## The Target puzzle: searching wordlists with tries

I was thinking about the Target puzzle from a certain Australian newspaper the other day: you're given 9 letters, and you have to create as many words as possible from them (length 4+). There's always at least one 9 letter word you can form.

This is going to be a short post, as I basically wanted to check whether you could use a trie to solve this.

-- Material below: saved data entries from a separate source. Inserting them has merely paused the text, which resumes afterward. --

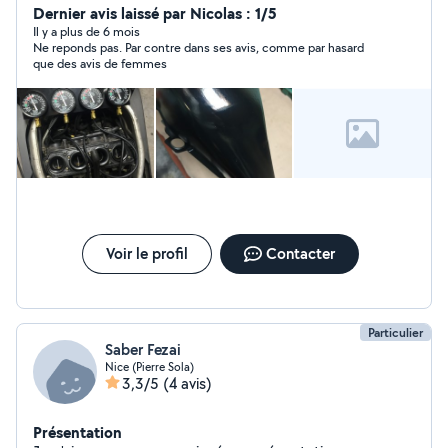
Dernier avis laissé par Nicolas : 1/5
Il y a plus de 6 mois
Ne reponds pas. Par contre dans ses avis, comme par hasard
que des avis de femmes
Voir le profil
Contacter
Particulier
Saber Fezai
Nice (Pierre Sola)
3,3/5
(4 avis)
Présentation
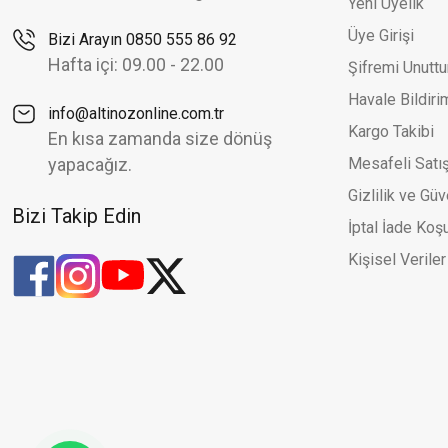
Yeni Üyelik
Altınöz Mücevherat
%30
Üye Girişi
Bizi Arayın 0850 555 86 92
Çift Sıra Yaprak Şekilli Şık Sarı Altın Kelepçe Bilezik
Zi
Yeni
Hafta içi: 09.00 - 22.00
Şifremi Unutt
139.621,92 TL
199.459,89 TL
Havale Bildir
info@altinozonline.com.tr
Kargo Takibi
En kısa zamanda size dönüş
yapacağız.
Mesafeli Satı
Gizlilik ve Güv
Bizi Takip Edin
İptal İade Koşu
Kişisel Veriler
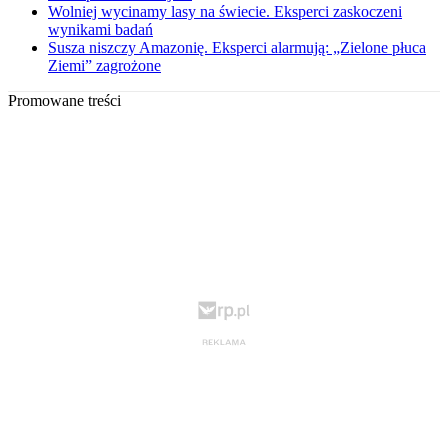
Wolniej wycinamy lasy na świecie. Eksperci zaskoczeni
wynikami badań
Susza niszczy Amazonię. Eksperci alarmują: „Zielone płuca
Ziemi” zagrożone
Promowane treści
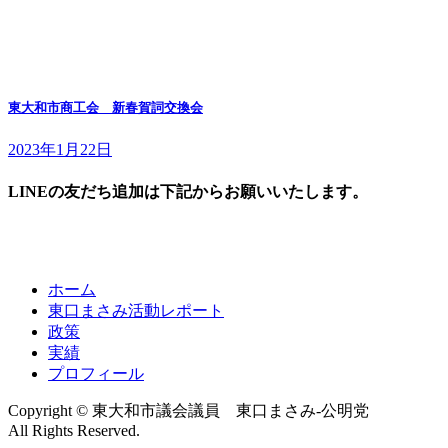
東大和市商工会 新春賀詞交換会
2023年1月22日
LINEの友だち追加は下記からお願いいたします。
ホーム
東口まさみ活動レポート
政策
実績
プロフィール
Copyright © 東大和市議会議員 東口まさみ-公明党
All Rights Reserved.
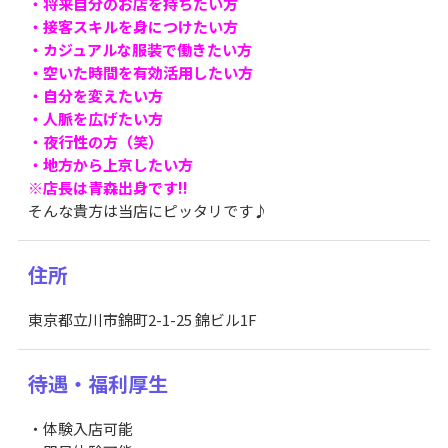
・将来自分のお店を持ちたい方
・接客スキルを身につけたい方
・カジュアルな服装で働きたい方
・空いた時間を有効活用したい方
・自分を変えたい方
・人脈を広げたい方
・夜行性の方（笑）
・地方から上京したい方
※店長は青森出身です!!
そんな貴方は当店にピッタリです♪
住所
東京都立川市錦町2-1-25 錦ビル1F
待遇・福利厚生
・体験入店可能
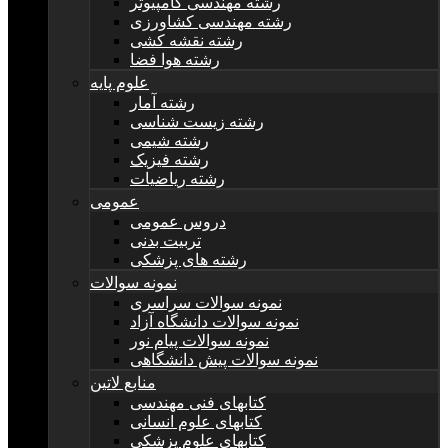
رشته مهندسی کامپیوتر
رشته مهندسی کشاورزی
رشته نقشه کشی
رشته هوا فضا
علوم پایه
رشته آمار
رشته زیست شناسی
رشته شیمی
رشته فیزیک
رشته ریاضیات
عمومی
دروس عمومی
تربیت بدنی
رشته های پزشکی
نمونه سوالات
نمونه سوالات سراسری
نمونه سوالات دانشگاه آزاد
نمونه سوالات پیام نور
نمونه سوالات پیش دانشگاهی
منابع لاتین
کتابهای فنی مهندسی
کتابهای علوم انسانی
کتابهای علوم پزشکی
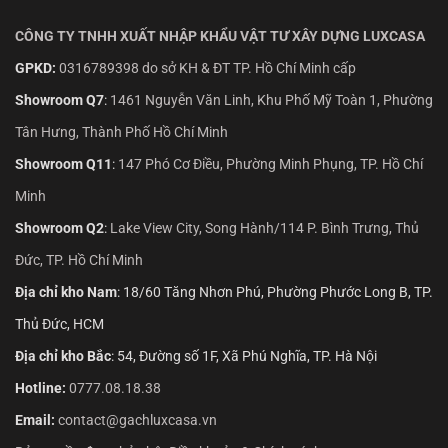
CÔNG TY TNHH XUẤT NHẬP KHẨU VẬT TƯ XÂY DỰNG LUXCASA
GPKD:
0316789398 do sở KH & ĐT TP. Hồ Chí Minh cấp
Showroom Q7
:
1461 Nguyễn Văn Linh, Khu Phố Mỹ Toàn 1, Phường
Tân Hưng, Thành Phố Hồ Chí Minh
Showroom Q11
:
147 Phó Cơ Điều, Phường Minh Phụng, TP. Hồ Chí
Minh
Showroom Q2
:
Lake View City, Song Hành/114 P. Bình Trưng, Thủ
Đức, TP. Hồ Chí Minh
Địa chỉ kho Nam
: 18/60 Tăng Nhơn Phú, Phường Phước Long B, TP.
Thủ Đức, HCM
Địa chỉ kho Bắc
: 54, Đường số 1F, Xã Phú Nghĩa, TP. Hà Nội
Hotline:
0777.08.18.38
Email:
contact@gachluxcasa.vn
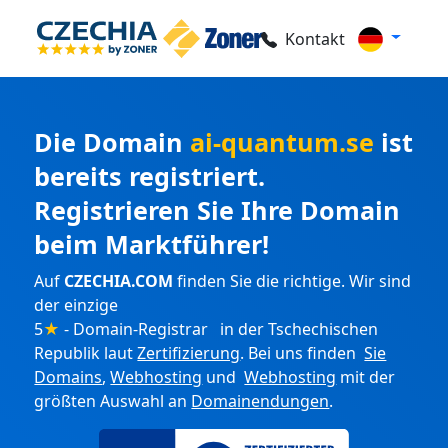
Kontakt
Die Domain
ai-quantum.se
ist
bereits registriert.
Registrieren Sie Ihre Domain
beim Marktführer!
Auf
CZECHIA.COM
finden Sie die richtige. Wir sind
der einzige
5
★
- Domain-Registrar in der Tschechischen
Republik laut
Zertifizierung
. Bei uns finden
Sie
Domains
,
Webhosting
und
Webhosting
mit der
größten Auswahl an
Domainendungen
.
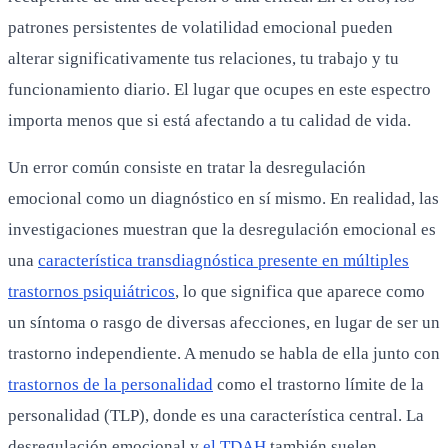
patrones persistentes de volatilidad emocional pueden
alterar significativamente tus relaciones, tu trabajo y tu
funcionamiento diario. El lugar que ocupes en este espectro
importa menos que si está afectando a tu calidad de vida.
Un error común consiste en tratar la desregulación
emocional como un diagnóstico en sí mismo. En realidad, las
investigaciones muestran que la desregulación emocional es
una
característica transdiagnóstica presente en múltiples
trastornos psiquiátricos
, lo que significa que aparece como
un síntoma o rasgo de diversas afecciones, en lugar de ser un
trastorno independiente. A menudo se habla de ella junto con
trastornos de la personalidad
como el trastorno límite de la
personalidad (TLP), donde es una característica central. La
desregulación emocional y
el TDAH
también suelen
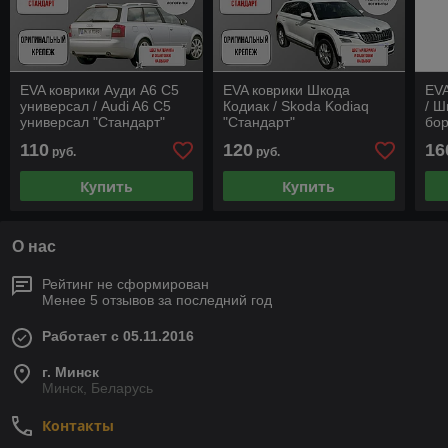
EVA коврики Ауди A6 C5
EVA коврики Шкода
EVA
универсал / Audi A6 C5
Кодиак / Skoda Kodiaq
/ Ш
универсал "Стандарт"
"Стандарт"
бор
110
120
16
руб.
руб.
Купить
Купить
О нас
Рейтинг не сформирован
Менее 5 отзывов за последний год
Работает с 05.11.2016
г. Минск
Минск, Беларусь
Контакты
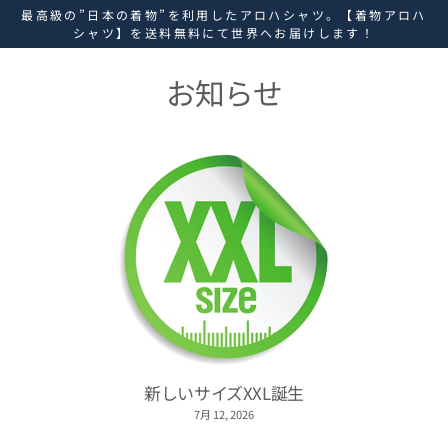
ス
最高級の”日本の着物”を利用したアロハシャツ。【着物アロハ
キ
シャツ】を送料無料にて世界へお届けします！
ッ
プ
お知らせ
し
て
コ
ン
テ
ン
ツ
に
移
動
す
る
新しいサイズXXL誕生
7月 12, 2026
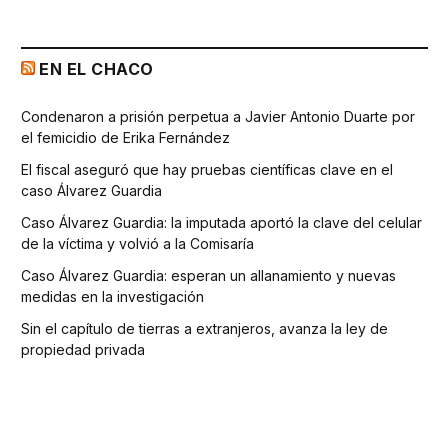
EN EL CHACO
Condenaron a prisión perpetua a Javier Antonio Duarte por
el femicidio de Erika Fernández
El fiscal aseguró que hay pruebas científicas clave en el
caso Álvarez Guardia
Caso Álvarez Guardia: la imputada aportó la clave del celular
de la víctima y volvió a la Comisaría
Caso Álvarez Guardia: esperan un allanamiento y nuevas
medidas en la investigación
Sin el capítulo de tierras a extranjeros, avanza la ley de
propiedad privada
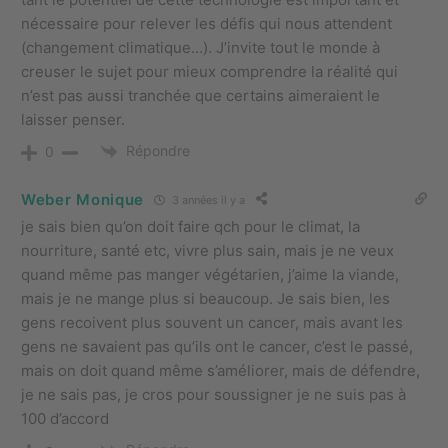
nécessaire pour relever les défis qui nous attendent
(changement climatique…). J’invite tout le monde à
creuser le sujet pour mieux comprendre la réalité qui
n’est pas aussi tranchée que certains aimeraient le
laisser penser.
Répondre
0
Weber Monique
3 années il y a
je sais bien qu’on doit faire qch pour le climat, la
nourriture, santé etc, vivre plus sain, mais je ne veux
quand même pas manger végétarien, j’aime la viande,
mais je ne mange plus si beaucoup. Je sais bien, les
gens recoivent plus souvent un cancer, mais avant les
gens ne savaient pas qu’ils ont le cancer, c’est le passé,
mais on doit quand même s’améliorer, mais de défendre,
je ne sais pas, je cros pour soussigner je ne suis pas à
100 d’accord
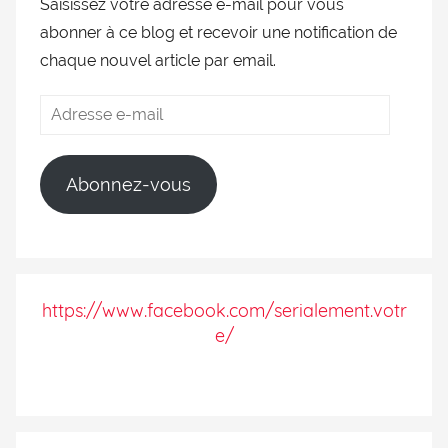
Saisissez votre adresse e-mail pour vous
abonner à ce blog et recevoir une notification de
chaque nouvel article par email.
Abonnez-vous
https://www.facebook.com/serialement.votr
e/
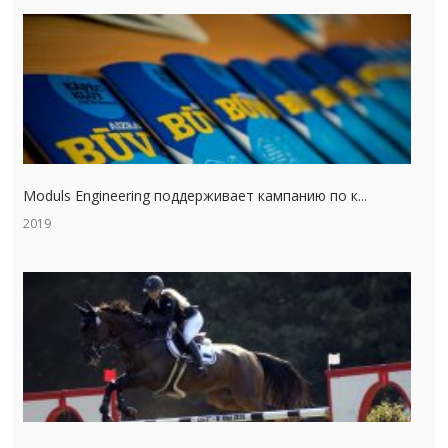
Moduls Engineering поддерживает кампанию по к...
2019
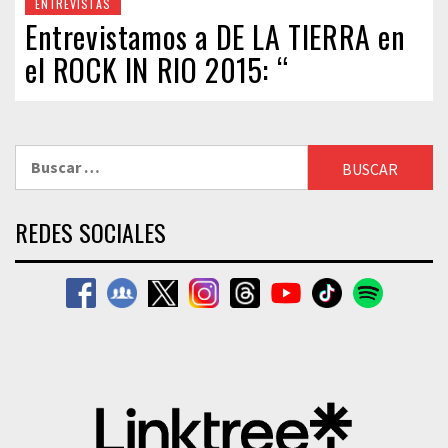
ENTREVISTAS
Entrevistamos a DE LA TIERRA en
el ROCK IN RIO 2015: “
Buscar:
REDES SOCIALES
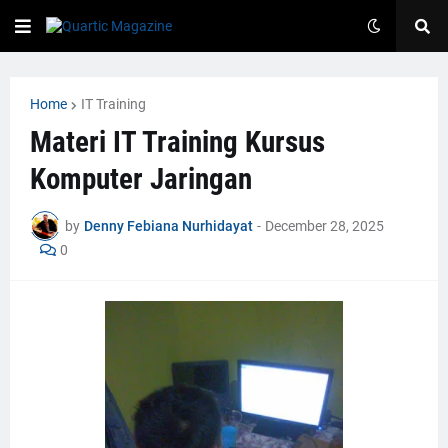
Home
IT Training
Materi IT Training Kursus
Komputer Jaringan
by
Denny Febiana Nurhidayat
-
December 28, 2025
0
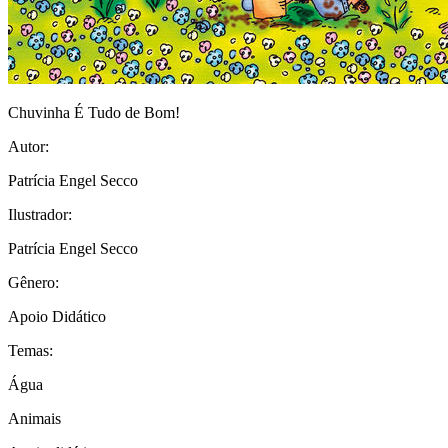
Chuvinha É Tudo de Bom!
Autor:
Patrícia Engel Secco
Ilustrador:
Patrícia Engel Secco
Gênero:
Apoio Didático
Temas:
Água
Animais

**Trie**s are a way of storing strings (or other sequences) so they can be searched
quickly: basically, you build a tree where each letter in the string becomes a node,
with the next letter in the string becoming a child node. The time to search for
a string of length \(m\) is \(O(m)\).

A simple trie storing a small list of words looks like:

```
def build_trie(words):
trie = {}
for word in words:
current_dict = trie
for index, c in enumerate(word):
if index == (len(word) - 1):
current_dict[c] = True
else:
if c not in current_dict:
current_dict[c] = {}
current_dict = current_dict[c]
return trie
simple_trie = build_trie(['act', 'bat', 'bag', 'bin'])
print(simple_trie)
```

```
{'a': {'c': {'t': True}}, 'b': {'a': {'t': True, 'g': True}, 'i': {'n': True}}}
```

Note that here, we're just looking for 9 letter words, so I just assume each word
is equal length and terminate the branches with a `True`

.

To check if a word occurs in the trie we start at the root, then for each letter in the word, we check if that letter is a child of the current node. If it is, we step down to that node and move to the next letter:

```
def word_in_trie(word, trie):
current_dict = trie
for letter in word:
if not letter in current_dict:
return False
current_dict = current_dict[letter]
return True
word_in_trie('bat', simple_trie)
```

```
True
```

To solve the Target puzzle, we'll use the standard word list built into the OS, and grab all the 9 letter words. We'll create a trie, as well as a standard word list that we'll use when comparing the trie approach to alternatives.

```
def generate_words(filename, word_length=9):
with open(filename) as word_list:
for line in word_list:
word = line.strip().lower()
if len(word) == word_length:
if word.isalpha():
yield word
word_trie = build_trie(generate_words('/usr/share/dict/words'))
word_list = list(generate_words('/usr/share/dict/words'))
```

```
word_list[:3]
```

```
['abernathy', 'abyssinia', 'accenture']
```

To find a 9-letter word using the trie approach, we just generate permutations of the available letters, and check if any of them form a full word:

```
from itertools import permutations
def solve_target(letters, trie):
letters = list(c.lower() for c in letters)
for comb in permutations(letters, 9):
if word_in_trie(comb, trie):
return ''.join(comb)
solve_target('WDPARUPNE', word_trie)
```

```
'unwrapped'
```

This seems pretty fast, especially given that it's potentially having to run through a large number of permutations:

```
sum(1 for comb in permutations('WDPARUPNE'))
```

```
362880
```

If my (admittedly fuzzy) knowledge of big-O notation is right, the runtime for this trie-based search should be something like \(O(pm)\), where \(p\) is the number of permutations, and \(m\) is the length of the words (\(m = 9\) here).

Unfortunately when I tested it against a set based implementation, it seems like the set wins out:

```
def solve_with_set(letters, word_set):
letters = list(c.lower() for c in letters)
for comb in permutations(letters, 9):
if comb in word_set:
return ''.join(comb)
```

```
%%timeit -n 10 -r 1
solve_target('WDPARUPNE', word_trie)
```

```
62 ms ± 0 ns per loop (mean ± std. dev. of 1 run, 10 loops each)
```

```
%%timeit -n 10 -r 1
solve_with_set('WDPARUPNE', set(tuple(w) for w in word_list))
```

```
28.6 ms ± 0 ns per loop (mean ± std. dev. of 1 run, 10 loops each)
```

The set-based solution should also have a worst-case runtime of \(O(pn)\), where \(n\) is the total number of words in the list, which should mean our trie wins out as the word list gets longer and longer. However, set lookups are often \(O(1)\), and the Python implementation of them is pretty efficient, so we might only see the advantages of tries for this kind of puzzle under specific circumstances. I might have to put this down as an idea that didn't quite pay off.